Ed è stata una gioia per gli occhi anche vedere come i due atleti, perfino nei momenti decisivi del match, abbiano saputo ammettere e correggere errori arbitrali per restituire un punto tolto all’avversario. Un esempio sempre più in antitesi con i disvalori di un calcio dominato da atleti che tentano costantemente di indurre l’arbitro in errore lasciandosi cadere al primo contatto, che inseguono stipendi milionari più che ideali sportivi, dove l’attaccamento alla maglia appare ormai un valore d’altri tempi. Iconico il commento di Roberto Baggio, simbolo immortale del calcio azzurro, che ha speso parole importanti per il tennista altoatesino: «Il primo post che ha pubblicato mia figlia Valentina su Instagram è stato per celebrare Sinner. Mi ha colpito profondamente: è un esempio meraviglioso per tutti i giovani. Io posso augurargli di restare per sempre così. Il mondo ha bisogno di uomini come lui».

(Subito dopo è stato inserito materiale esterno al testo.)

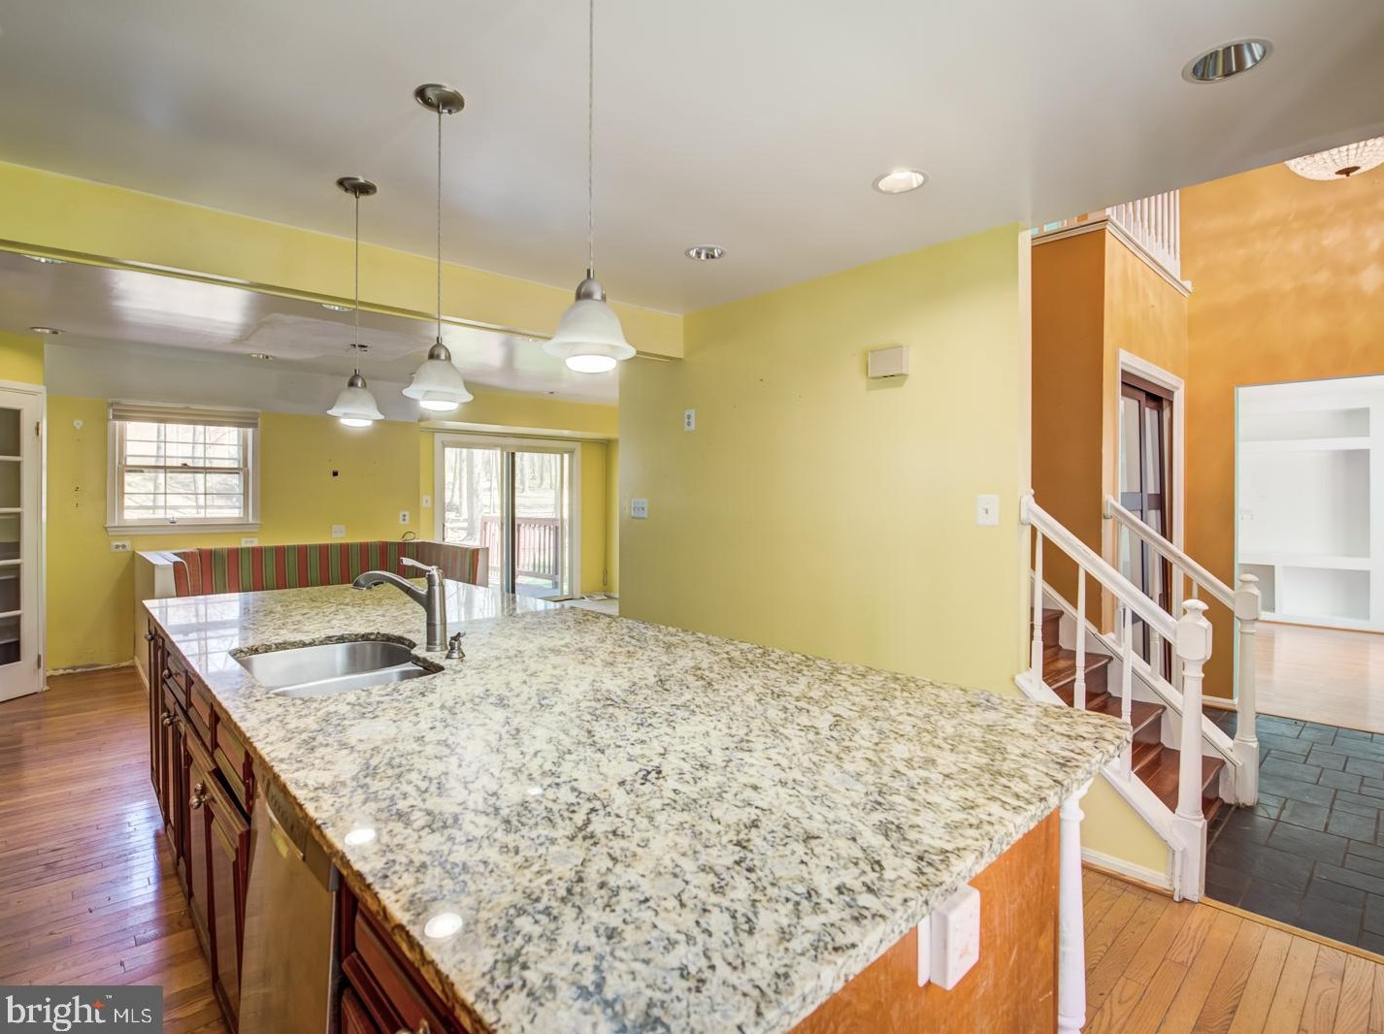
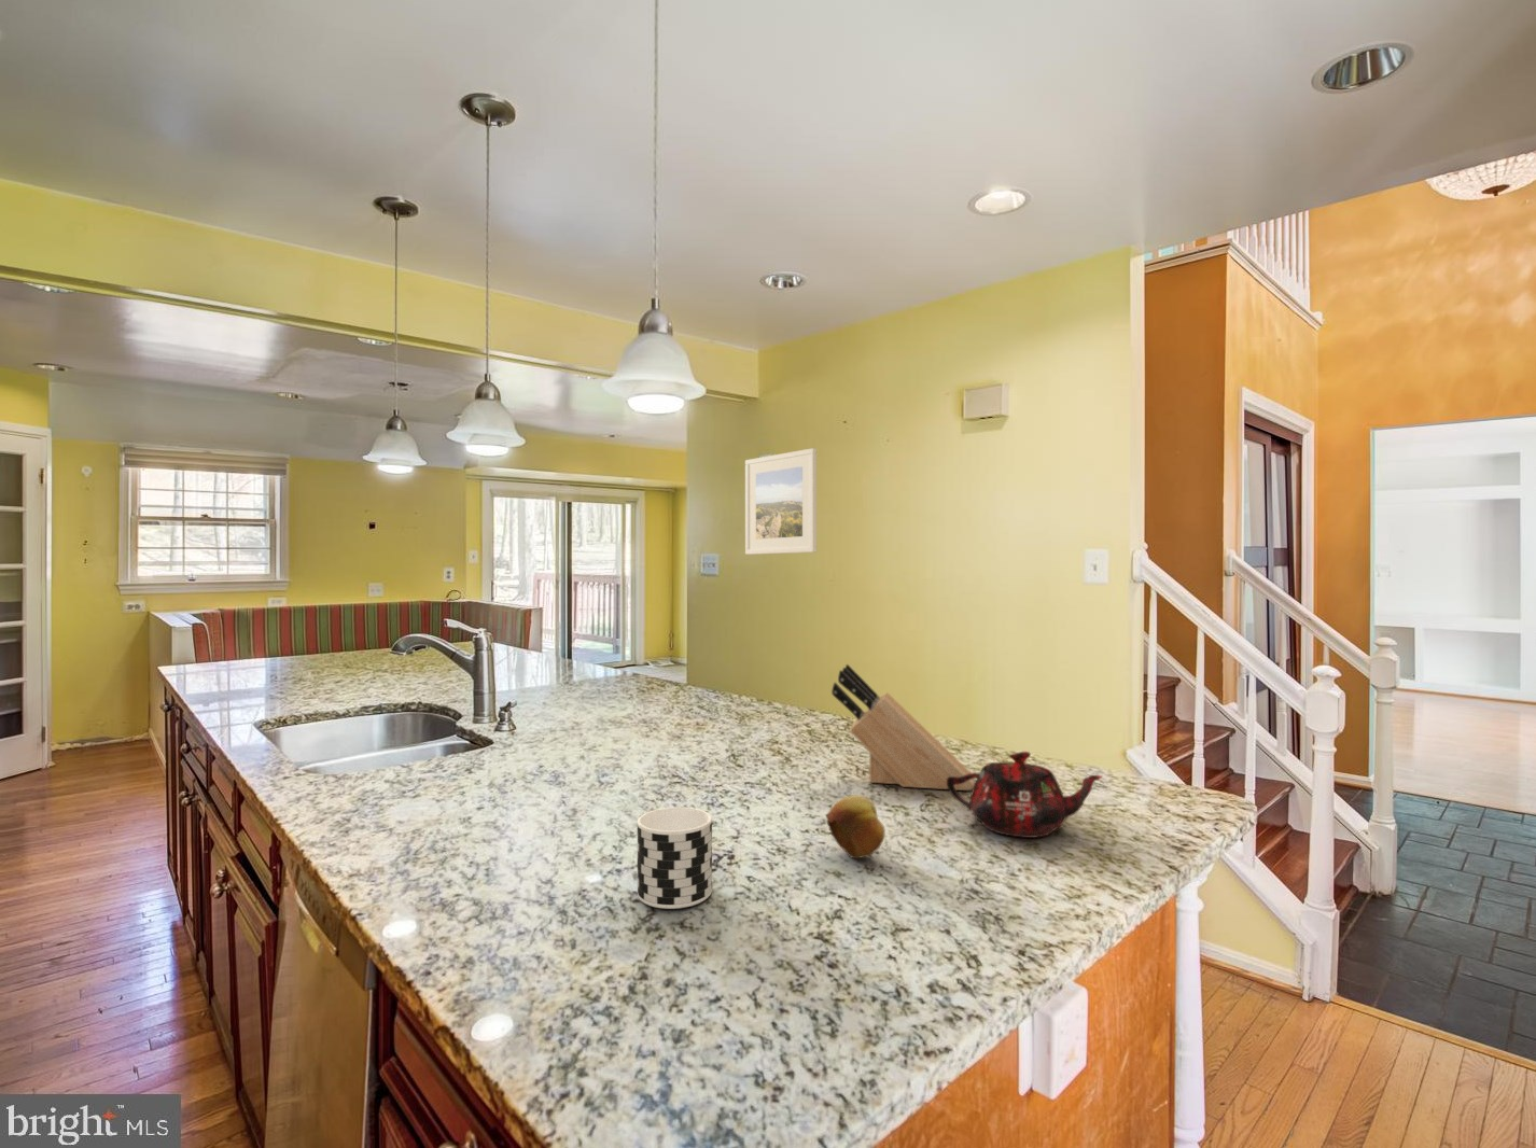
+ knife block [831,663,975,791]
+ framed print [744,447,817,556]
+ cup [637,807,713,910]
+ fruit [825,793,886,860]
+ teapot [946,750,1104,839]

Non si tratta solo di entusiasmo mediatico: aumentano i ragazzi che chiedono di iscriversi ai corsi di tennis, i club registrano boom di richieste, le famiglie guardano a questo sport come a un ambiente educativo, lontano dagli eccessi di divismo e polemiche che oggi soffocano il mondo del pallone. Sinner non è solo il numero uno del tennis mondiale: è il protagonista di una nuova storia sportiva e, speriamo, culturale italiana. Il calcio probabilmente resterà ancora il re indiscusso del tifo tricolore ma, in attesa del risveglio del pallone, rimaniamo incantati dalla pallina gialla e dal ragazzo dai capelli rossi che con la sua racchetta sta segnando il più grande dei match point: quello in favore dello sport come palestra di vita; quello che insegna che la battaglia più dura da vincere è sempre quella contro i propri limiti e che forza di volontà e sacrificio possono fare la differenza. Quello sport che può salvare e far crescere persone migliori, anche nei contesti più disagiati del nostro Paese. “Alè” Jannik!